# What to produce
Can you format each line of this listing as a string in one JSON list, leaving out blank lines and covering the whole listing?

[start Data excerpts]

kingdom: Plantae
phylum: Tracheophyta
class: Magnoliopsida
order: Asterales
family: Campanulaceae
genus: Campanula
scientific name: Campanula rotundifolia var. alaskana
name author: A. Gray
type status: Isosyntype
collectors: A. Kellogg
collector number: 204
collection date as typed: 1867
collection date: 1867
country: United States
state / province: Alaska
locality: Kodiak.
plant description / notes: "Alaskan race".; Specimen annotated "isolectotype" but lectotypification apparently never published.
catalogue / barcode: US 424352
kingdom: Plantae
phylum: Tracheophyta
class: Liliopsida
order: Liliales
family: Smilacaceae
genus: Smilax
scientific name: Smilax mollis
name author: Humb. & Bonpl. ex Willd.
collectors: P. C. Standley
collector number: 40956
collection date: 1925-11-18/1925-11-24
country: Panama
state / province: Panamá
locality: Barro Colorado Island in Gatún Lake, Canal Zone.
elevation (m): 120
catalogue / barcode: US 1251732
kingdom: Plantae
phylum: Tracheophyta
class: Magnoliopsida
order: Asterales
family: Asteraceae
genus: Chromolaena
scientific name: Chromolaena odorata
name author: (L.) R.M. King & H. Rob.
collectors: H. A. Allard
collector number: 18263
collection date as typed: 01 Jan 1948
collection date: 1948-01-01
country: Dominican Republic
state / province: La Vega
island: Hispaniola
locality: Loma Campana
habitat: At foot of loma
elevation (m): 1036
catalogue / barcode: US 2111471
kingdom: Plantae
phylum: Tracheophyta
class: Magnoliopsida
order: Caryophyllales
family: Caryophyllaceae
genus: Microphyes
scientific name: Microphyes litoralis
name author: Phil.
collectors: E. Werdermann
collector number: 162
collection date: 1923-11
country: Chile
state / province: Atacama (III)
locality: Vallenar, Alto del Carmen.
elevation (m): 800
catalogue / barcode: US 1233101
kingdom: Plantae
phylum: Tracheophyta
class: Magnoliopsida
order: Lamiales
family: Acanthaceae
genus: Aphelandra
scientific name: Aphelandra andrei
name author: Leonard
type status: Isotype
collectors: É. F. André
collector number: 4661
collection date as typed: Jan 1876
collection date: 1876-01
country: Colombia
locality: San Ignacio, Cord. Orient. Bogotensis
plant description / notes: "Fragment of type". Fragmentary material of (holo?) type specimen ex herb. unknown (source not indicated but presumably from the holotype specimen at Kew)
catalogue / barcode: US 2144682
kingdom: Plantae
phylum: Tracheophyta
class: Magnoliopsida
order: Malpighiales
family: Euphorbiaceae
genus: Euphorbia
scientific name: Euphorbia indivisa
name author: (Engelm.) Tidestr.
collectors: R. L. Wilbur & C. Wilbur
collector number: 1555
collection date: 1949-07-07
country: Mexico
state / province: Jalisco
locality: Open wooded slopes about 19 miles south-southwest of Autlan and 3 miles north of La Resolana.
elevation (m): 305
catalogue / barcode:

[end Data excerpts]

# Reply to the task
[
  "kingdom: Plantae",
  "phylum: Tracheophyta",
  "class: Magnoliopsida",
  "order: Asterales",
  "family: Campanulaceae",
  "genus: Campanula",
  "scientific name: Campanula rotundifolia var. alaskana",
  "name author: A. Gray",
  "type status: Isosyntype",
  "collectors: A. Kellogg",
  "collector number: 204",
  "collection date as typed: 1867",
  "collection date: 1867",
  "country: United States",
  "state / province: Alaska",
  "locality: Kodiak.",
  "plant description / notes: \"Alaskan race\".; Specimen annotated \"isolectotype\" but lectotypification apparently never published.",
  "catalogue / barcode: US 424352",
  "kingdom: Plantae",
  "phylum: Tracheophyta",
  "class: Liliopsida",
  "order: Liliales",
  "family: Smilacaceae",
  "genus: Smilax",
  "scientific name: Smilax mollis",
  "name author: Humb. & Bonpl. ex Willd.",
  "collectors: P. C. Standley",
  "collector number: 40956",
  "collection date: 1925-11-18/1925-11-24",
  "country: Panama",
  "state / province: Panamá",
  "locality: Barro Colorado Island in Gatún Lake, Canal Zone.",
  "elevation (m): 120",
  "catalogue / barcode: US 1251732",
  "kingdom: Plantae",
  "phylum: Tracheophyta",
  "class: Magnoliopsida",
  "order: Asterales",
  "family: Asteraceae",
  "genus: Chromolaena",
  "scientific name: Chromolaena odorata",
  "name author: (L.) R.M. King & H. Rob.",
  "collectors: H. A. Allard",
  "collector number: 18263",
  "collection date as typed: 01 Jan 1948",
  "collection date: 1948-01-01",
  "country: Dominican Republic",
  "state / province: La Vega",
  "island: Hispaniola",
  "locality: Loma Campana",
  "habitat: At foot of loma",
  "elevation (m): 1036",
  "catalogue / barcode: US 2111471",
  "kingdom: Plantae",
  "phylum: Tracheophyta",
  "class: Magnoliopsida",
  "order: Caryophyllales",
  "family: Caryophyllaceae",
  "genus: Microphyes",
  "scientific name: Microphyes litoralis",
  "name author: Phil.",
  "collectors: E. Werdermann",
  "collector number: 162",
  "collection date: 1923-11",
  "country: Chile",
  "state / province: Atacama (III)",
  "locality: Vallenar, Alto del Carmen.",
  "elevation (m): 800",
  "catalogue / barcode: US 1233101",
  "kingdom: Plantae",
  "phylum: Tracheophyta",
  "class: Magnoliopsida",
  "order: Lamiales",
  "family: Acanthaceae",
  "genus: Aphelandra",
  "scientific name: Aphelandra andrei",
  "name author: Leonard",
  "type status: Isotype",
  "collectors: É. F. André",
  "collector number: 4661",
  "collection date as typed: Jan 1876",
  "collection date: 1876-01",
  "country: Colombia",
  "locality: San Ignacio, Cord. Orient. Bogotensis",
  "plant description / notes: \"Fragment of type\". Fragmentary material of (holo?) type specimen ex herb. unknown (source not indicated but presumably from the holotype specimen at Kew)",
  "catalogue / barcode: US 2144682",
  "kingdom: Plantae",
  "phylum: Tracheophyta",
  "class: Magnoliopsida",
  "order: Malpighiales",
  "family: Euphorbiaceae",
  "genus: Euphorbia",
  "scientific name: Euphorbia indivisa",
  "name author: (Engelm.) Tidestr.",
  "collectors: R. L. Wilbur & C. Wilbur",
  "collector number: 1555",
  "collection date: 1949-07-07",
  "country: Mexico",
  "state / province: Jalisco",
  "locality: Open wooded slopes about 19 miles south-southwest of Autlan and 3 miles north of La Resolana.",
  "elevation (m): 305",
  "catalogue / barcode:"
]